In Africa, Pahad played an active role in bringing peace to the warring factions of the Democratic Republic of Congo, Burundi and Angola. He visited Saudi Arabia in March 2006 to promote bilateral political and economic relations between the two countries.

=== Resignation ===
At the ANC's 52nd National Conference in December 2007, Mbeki was defeated in his bid for a third term as ANC president, and Pahad failed to win enough votes to win re-election to the party's National Executive Committee. On 20 September 2008, following a year of political turmoil and a controversial judgement by Judge Chris Nicholson in the corruption trial of Jacob Zuma, Mbeki announced that the ANC had asked him to resign as national President. In the aftermath, Pahad was one of several ministers and deputy ministers who tendered their own resignation on 23 September.

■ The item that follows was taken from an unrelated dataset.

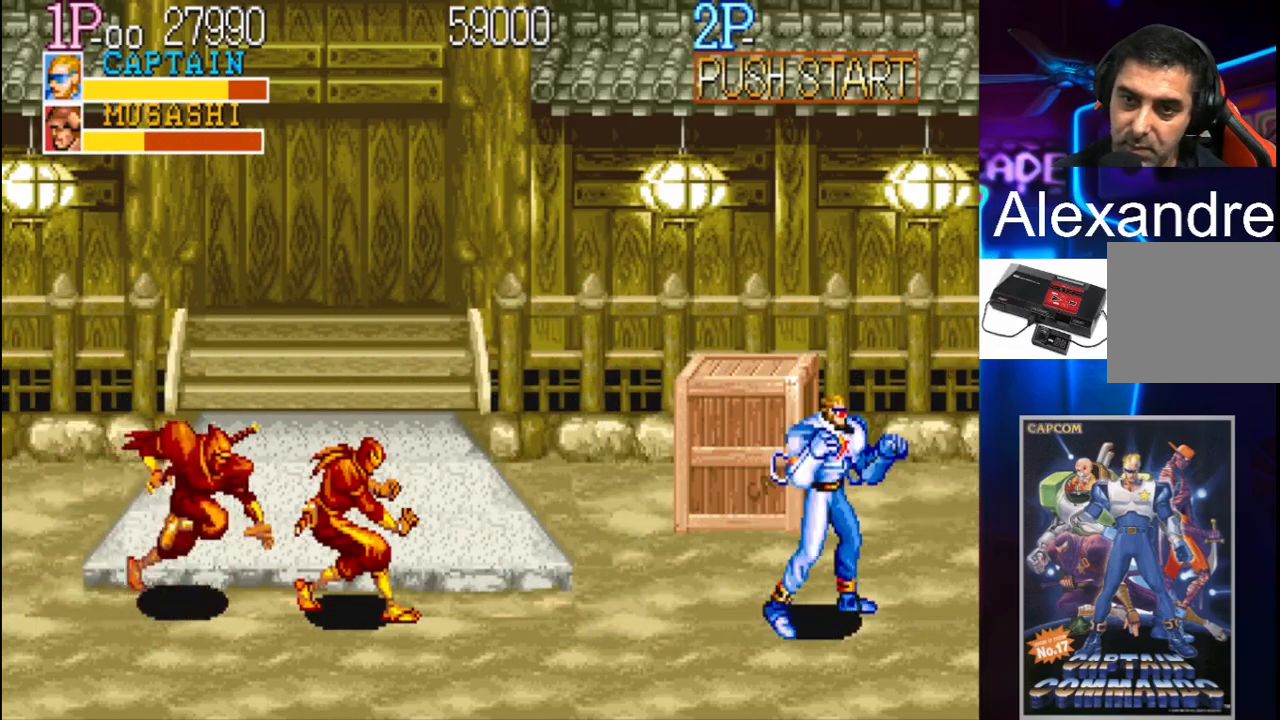
{"buttons": ["Y", "DPAD_LEFT"], "events": [[133, "DPAD_LEFT", "down"], [267, "DPAD_LEFT", "up"], [333, "DPAD_LEFT", "down"], [433, "Y", "down"]]}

After Kgalema Motlanthe took office as President, it was announced that Pahad would be reappointed Deputy Minister of Foreign Affairs in Motlanthe's cabinet. However, Pahad said that this was an error caused by "unfortunate communications problems" and that he had declined Motlanthe's offer. Calling his a "very difficult and emotional" decision, he said:

I have come to this decision after concluding that Judge Nicholson's judicial activism has led him to conclude that then-president Mbeki and his entire Cabinet interfered politically in the work of the National Prosecuting Authority... [implying] that we have collectively violated the Constitution and acted illegally and criminally and [are] therefore liable for prosecution. Given this reality, my principles, convictions and conscience will not enable me to serve in the executive.

Pahad also resigned from Parliament; his seat was filled by Doris Sikosana.

== Retirement ==
Pahad published a memoir, titled Insurgent Diplomat, in 2014. He also remained active in South African foreign policy: President Jacob Zuma appointed him as his envoy to Israel and Palestine in July 2014, and under the government of President Cyril Ramaphosa, Pahad chaired a foreign policy review commission that recommended a more active leadership role for South Africa in global affairs.

== Personal life and death ==
Pahad married Sandra Black-Pahad in 1994 in Johannesburg; they had children. She filed for divorce in 2006.

Pahad died on 27 September 2023, just two months after his brothers Junaid and Essop. He was 82 years old and he was buried the following day at Westpark Cemetery.